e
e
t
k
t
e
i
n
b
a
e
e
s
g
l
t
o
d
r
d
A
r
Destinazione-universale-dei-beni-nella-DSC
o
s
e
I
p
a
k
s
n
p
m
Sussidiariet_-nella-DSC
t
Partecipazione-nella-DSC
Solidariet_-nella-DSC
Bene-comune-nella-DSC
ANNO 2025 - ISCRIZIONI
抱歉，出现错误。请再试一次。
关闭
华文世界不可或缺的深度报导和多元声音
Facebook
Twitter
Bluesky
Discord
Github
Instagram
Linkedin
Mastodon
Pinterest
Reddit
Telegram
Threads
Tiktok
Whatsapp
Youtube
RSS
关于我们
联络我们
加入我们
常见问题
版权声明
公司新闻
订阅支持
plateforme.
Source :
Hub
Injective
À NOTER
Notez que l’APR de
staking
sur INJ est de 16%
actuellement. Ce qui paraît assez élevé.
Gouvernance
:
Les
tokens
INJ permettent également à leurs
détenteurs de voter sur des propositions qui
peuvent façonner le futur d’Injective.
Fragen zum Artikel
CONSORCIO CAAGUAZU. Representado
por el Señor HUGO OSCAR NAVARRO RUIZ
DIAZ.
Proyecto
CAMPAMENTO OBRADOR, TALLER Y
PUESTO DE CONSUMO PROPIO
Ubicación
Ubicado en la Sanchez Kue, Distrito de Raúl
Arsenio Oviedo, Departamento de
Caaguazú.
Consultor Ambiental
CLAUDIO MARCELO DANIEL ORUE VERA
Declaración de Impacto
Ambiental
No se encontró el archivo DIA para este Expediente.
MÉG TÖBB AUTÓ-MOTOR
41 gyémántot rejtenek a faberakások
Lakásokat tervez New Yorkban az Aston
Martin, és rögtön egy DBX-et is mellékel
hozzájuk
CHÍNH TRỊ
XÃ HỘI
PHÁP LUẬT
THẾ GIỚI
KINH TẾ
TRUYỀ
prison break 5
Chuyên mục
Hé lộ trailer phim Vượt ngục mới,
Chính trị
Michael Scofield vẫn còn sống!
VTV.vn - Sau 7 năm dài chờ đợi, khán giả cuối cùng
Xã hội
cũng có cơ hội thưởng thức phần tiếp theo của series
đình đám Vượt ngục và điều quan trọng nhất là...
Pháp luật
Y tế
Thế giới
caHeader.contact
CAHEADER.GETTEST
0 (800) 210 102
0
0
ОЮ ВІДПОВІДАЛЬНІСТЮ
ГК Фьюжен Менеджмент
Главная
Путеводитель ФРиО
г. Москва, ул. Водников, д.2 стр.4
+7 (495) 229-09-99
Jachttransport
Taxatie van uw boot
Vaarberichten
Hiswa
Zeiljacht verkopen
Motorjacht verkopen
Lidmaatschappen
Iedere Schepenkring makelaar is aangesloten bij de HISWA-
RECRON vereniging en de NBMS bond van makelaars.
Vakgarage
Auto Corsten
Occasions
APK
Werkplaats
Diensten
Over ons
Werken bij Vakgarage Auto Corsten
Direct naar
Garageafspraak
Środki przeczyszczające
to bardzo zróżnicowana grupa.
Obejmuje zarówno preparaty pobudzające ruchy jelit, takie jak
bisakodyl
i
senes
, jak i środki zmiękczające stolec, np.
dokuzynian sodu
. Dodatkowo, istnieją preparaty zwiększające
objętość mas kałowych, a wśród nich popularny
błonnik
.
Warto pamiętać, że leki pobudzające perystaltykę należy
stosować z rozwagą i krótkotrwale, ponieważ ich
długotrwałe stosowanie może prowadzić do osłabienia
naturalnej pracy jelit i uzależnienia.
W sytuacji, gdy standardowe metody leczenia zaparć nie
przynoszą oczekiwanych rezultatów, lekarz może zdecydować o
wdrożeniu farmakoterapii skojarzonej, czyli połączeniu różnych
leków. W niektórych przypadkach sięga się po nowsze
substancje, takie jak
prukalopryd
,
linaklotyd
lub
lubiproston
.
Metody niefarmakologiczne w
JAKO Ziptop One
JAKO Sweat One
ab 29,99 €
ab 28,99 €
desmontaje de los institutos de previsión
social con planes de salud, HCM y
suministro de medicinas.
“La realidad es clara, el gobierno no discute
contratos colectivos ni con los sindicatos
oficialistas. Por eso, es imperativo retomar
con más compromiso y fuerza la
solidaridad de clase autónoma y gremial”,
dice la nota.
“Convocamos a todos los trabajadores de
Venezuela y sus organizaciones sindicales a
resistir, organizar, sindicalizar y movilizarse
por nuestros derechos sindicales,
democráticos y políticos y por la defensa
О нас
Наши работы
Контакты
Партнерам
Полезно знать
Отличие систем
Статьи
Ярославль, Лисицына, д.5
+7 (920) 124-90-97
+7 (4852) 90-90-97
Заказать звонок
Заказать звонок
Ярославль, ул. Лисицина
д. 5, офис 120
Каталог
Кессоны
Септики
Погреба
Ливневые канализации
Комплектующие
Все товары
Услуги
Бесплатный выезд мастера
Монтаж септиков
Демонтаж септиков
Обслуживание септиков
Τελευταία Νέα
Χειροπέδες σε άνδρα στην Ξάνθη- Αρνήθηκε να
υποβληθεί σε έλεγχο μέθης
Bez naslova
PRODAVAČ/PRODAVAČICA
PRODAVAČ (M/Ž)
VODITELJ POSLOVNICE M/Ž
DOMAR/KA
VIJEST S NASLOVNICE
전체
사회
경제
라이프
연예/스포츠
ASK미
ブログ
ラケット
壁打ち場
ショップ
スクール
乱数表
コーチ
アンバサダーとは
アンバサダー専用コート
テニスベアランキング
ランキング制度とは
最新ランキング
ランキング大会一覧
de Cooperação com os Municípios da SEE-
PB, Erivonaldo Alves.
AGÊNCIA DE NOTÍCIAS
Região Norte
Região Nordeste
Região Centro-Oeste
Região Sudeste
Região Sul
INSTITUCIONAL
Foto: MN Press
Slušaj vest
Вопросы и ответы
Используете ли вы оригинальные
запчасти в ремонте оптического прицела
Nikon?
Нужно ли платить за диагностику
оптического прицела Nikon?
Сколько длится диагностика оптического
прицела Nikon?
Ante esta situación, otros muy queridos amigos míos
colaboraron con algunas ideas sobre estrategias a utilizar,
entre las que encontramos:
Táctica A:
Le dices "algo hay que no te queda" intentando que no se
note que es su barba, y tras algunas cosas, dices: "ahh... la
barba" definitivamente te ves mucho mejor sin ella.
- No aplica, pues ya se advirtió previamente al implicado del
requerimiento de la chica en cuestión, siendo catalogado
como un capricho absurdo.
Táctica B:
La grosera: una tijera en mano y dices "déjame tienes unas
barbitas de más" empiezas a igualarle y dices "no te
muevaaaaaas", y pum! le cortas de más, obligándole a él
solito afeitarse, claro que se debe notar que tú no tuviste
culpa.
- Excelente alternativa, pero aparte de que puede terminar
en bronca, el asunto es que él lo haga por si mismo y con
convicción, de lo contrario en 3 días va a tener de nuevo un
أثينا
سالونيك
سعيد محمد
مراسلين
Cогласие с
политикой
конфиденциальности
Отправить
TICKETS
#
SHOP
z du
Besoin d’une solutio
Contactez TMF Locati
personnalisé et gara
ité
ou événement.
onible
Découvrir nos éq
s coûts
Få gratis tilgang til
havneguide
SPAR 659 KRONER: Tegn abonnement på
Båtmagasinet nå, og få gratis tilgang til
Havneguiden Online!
··········
TASK DETAILS
Transcribe every entry in the listing, word for word.

SOLVED EXERCISE
e
e
t
k
t
e
i
n
b
a
e
e
s
g
l
t
o
d
r
d
A
r
Destinazione-universale-dei-beni-nella-DSC
o
s
e
I
p
a
k
s
n
p
m
Sussidiariet_-nella-DSC
t
Partecipazione-nella-DSC
Solidariet_-nella-DSC
Bene-comune-nella-DSC
ANNO 2025 - ISCRIZIONI
抱歉，出现错误。请再试一次。
关闭
华文世界不可或缺的深度报导和多元声音
Facebook
Twitter
Bluesky
Discord
Github
Instagram
Linkedin
Mastodon
Pinterest
Reddit
Telegram
Threads
Tiktok
Whatsapp
Youtube
RSS
关于我们
联络我们
加入我们
常见问题
版权声明
公司新闻
订阅支持
plateforme.
Source :
Hub
Injective
À NOTER
Notez que l’APR de
staking
sur INJ est de 16%
actuellement. Ce qui paraît assez élevé.
Gouvernance
:
Les
tokens
INJ permettent également à leurs
détenteurs de voter sur des propositions qui
peuvent façonner le futur d’Injective.
Fragen zum Artikel
CONSORCIO CAAGUAZU. Representado
por el Señor HUGO OSCAR NAVARRO RUIZ
DIAZ.
Proyecto
CAMPAMENTO OBRADOR, TALLER Y
PUESTO DE CONSUMO PROPIO
Ubicación
Ubicado en la Sanchez Kue, Distrito de Raúl
Arsenio Oviedo, Departamento de
Caaguazú.
Consultor Ambiental
CLAUDIO MARCELO DANIEL ORUE VERA
Declaración de Impacto
Ambiental
No se encontró el archivo DIA para este Expediente.
MÉG TÖBB AUTÓ-MOTOR
41 gyémántot rejtenek a faberakások
Lakásokat tervez New Yorkban az Aston
Martin, és rögtön egy DBX-et is mellékel
hozzájuk
CHÍNH TRỊ
XÃ HỘI
PHÁP LUẬT
THẾ GIỚI
KINH TẾ
TRUYỀ
prison break 5
Chuyên mục
Hé lộ trailer phim Vượt ngục mới,
Chính trị
Michael Scofield vẫn còn sống!
VTV.vn - Sau 7 năm dài chờ đợi, khán giả cuối cùng
Xã hội
cũng có cơ hội thưởng thức phần tiếp theo của series
đình đám Vượt ngục và điều quan trọng nhất là...
Pháp luật
Y tế
Thế giới
caHeader.contact
CAHEADER.GETTEST
0 (800) 210 102
0
0
ОЮ ВІДПОВІДАЛЬНІСТЮ
ГК Фьюжен Менеджмент
Главная
Путеводитель ФРиО
г. Москва, ул. Водников, д.2 стр.4
+7 (495) 229-09-99
Jachttransport
Taxatie van uw boot
Vaarberichten
Hiswa
Zeiljacht verkopen
Motorjacht verkopen
Lidmaatschappen
Iedere Schepenkring makelaar is aangesloten bij de HISWA-
RECRON vereniging en de NBMS bond van makelaars.
Vakgarage
Auto Corsten
Occasions
APK
Werkplaats
Diensten
Over ons
Werken bij Vakgarage Auto Corsten
Direct naar
Garageafspraak
Środki przeczyszczające
to bardzo zróżnicowana grupa.
Obejmuje zarówno preparaty pobudzające ruchy jelit, takie jak
bisakodyl
i
senes
, jak i środki zmiękczające stolec, np.
dokuzynian sodu
. Dodatkowo, istnieją preparaty zwiększające
objętość mas kałowych, a wśród nich popularny
błonnik
.
Warto pamiętać, że leki pobudzające perystaltykę należy
stosować z rozwagą i krótkotrwale, ponieważ ich
długotrwałe stosowanie może prowadzić do osłabienia
naturalnej pracy jelit i uzależnienia.
W sytuacji, gdy standardowe metody leczenia zaparć nie
przynoszą oczekiwanych rezultatów, lekarz może zdecydować o
wdrożeniu farmakoterapii skojarzonej, czyli połączeniu różnych
leków. W niektórych przypadkach sięga się po nowsze
substancje, takie jak
prukalopryd
,
linaklotyd
lub
lubiproston
.
Metody niefarmakologiczne w
JAKO Ziptop One
JAKO Sweat One
ab 29,99 €
ab 28,99 €
desmontaje de los institutos de previsión
social con planes de salud, HCM y
suministro de medicinas.
“La realidad es clara, el gobierno no discute
contratos colectivos ni con los sindicatos
oficialistas. Por eso, es imperativo retomar
con más compromiso y fuerza la
solidaridad de clase autónoma y gremial”,
dice la nota.
“Convocamos a todos los trabajadores de
Venezuela y sus organizaciones sindicales a
resistir, organizar, sindicalizar y movilizarse
por nuestros derechos sindicales,
democráticos y políticos y por la defensa
О нас
Наши работы
Контакты
Партнерам
Полезно знать
Отличие систем
Статьи
Ярославль, Лисицына, д.5
+7 (920) 124-90-97
+7 (4852) 90-90-97
Заказать звонок
Заказать звонок
Ярославль, ул. Лисицина
д. 5, офис 120
Каталог
Кессоны
Септики
Погреба
Ливневые канализации
Комплектующие
Все товары
Услуги
Бесплатный выезд мастера
Монтаж септиков
Демонтаж септиков
Обслуживание септиков
Τελευταία Νέα
Χειροπέδες σε άνδρα στην Ξάνθη- Αρνήθηκε να
υποβληθεί σε έλεγχο μέθης
Bez naslova
PRODAVAČ/PRODAVAČICA
PRODAVAČ (M/Ž)
VODITELJ POSLOVNICE M/Ž
DOMAR/KA
VIJEST S NASLOVNICE
전체
사회
경제
라이프
연예/스포츠
ASK미
ブログ
ラケット
壁打ち場
ショップ
スクール
乱数表
コーチ
アンバサダーとは
アンバサダー専用コート
テニスベアランキング
ランキング制度とは
最新ランキング
ランキング大会一覧
de Cooperação com os Municípios da SEE-
PB, Erivonaldo Alves.
AGÊNCIA DE NOTÍCIAS
Região Norte
Região Nordeste
Região Centro-Oeste
Região Sudeste
Região Sul
INSTITUCIONAL
Foto: MN Press
Slušaj vest
Вопросы и ответы
Используете ли вы оригинальные
запчасти в ремонте оптического прицела
Nikon?
Нужно ли платить за диагностику
оптического прицела Nikon?
Сколько длится диагностика оптического
прицела Nikon?
Ante esta situación, otros muy queridos amigos míos
colaboraron con algunas ideas sobre estrategias a utilizar,
entre las que encontramos:
Táctica A:
Le dices "algo hay que no te queda" intentando que no se
note que es su barba, y tras algunas cosas, dices: "ahh... la
barba" definitivamente te ves mucho mejor sin ella.
- No aplica, pues ya se advirtió previamente al implicado del
requerimiento de la chica en cuestión, siendo catalogado
como un capricho absurdo.
Táctica B:
La grosera: una tijera en mano y dices "déjame tienes unas
barbitas de más" empiezas a igualarle y dices "no te
muevaaaaaas", y pum! le cortas de más, obligándole a él
solito afeitarse, claro que se debe notar que tú no tuviste
culpa.
- Excelente alternativa, pero aparte de que puede terminar
en bronca, el asunto es que él lo haga por si mismo y con
convicción, de lo contrario en 3 días va a tener de nuevo un
أثينا
سالونيك
سعيد محمد
مراسلين
Cогласие с
политикой
конфиденциальности
Отправить
TICKETS
#
SHOP
z du
Besoin d’une solutio
Contactez TMF Locati
personnalisé et gara
ité
ou événement.
onible
Découvrir nos éq
s coûts
Få gratis tilgang til
havneguide
SPAR 659 KRONER: Tegn abonnement på
Båtmagasinet nå, og få gratis tilgang til
Havneguiden Online!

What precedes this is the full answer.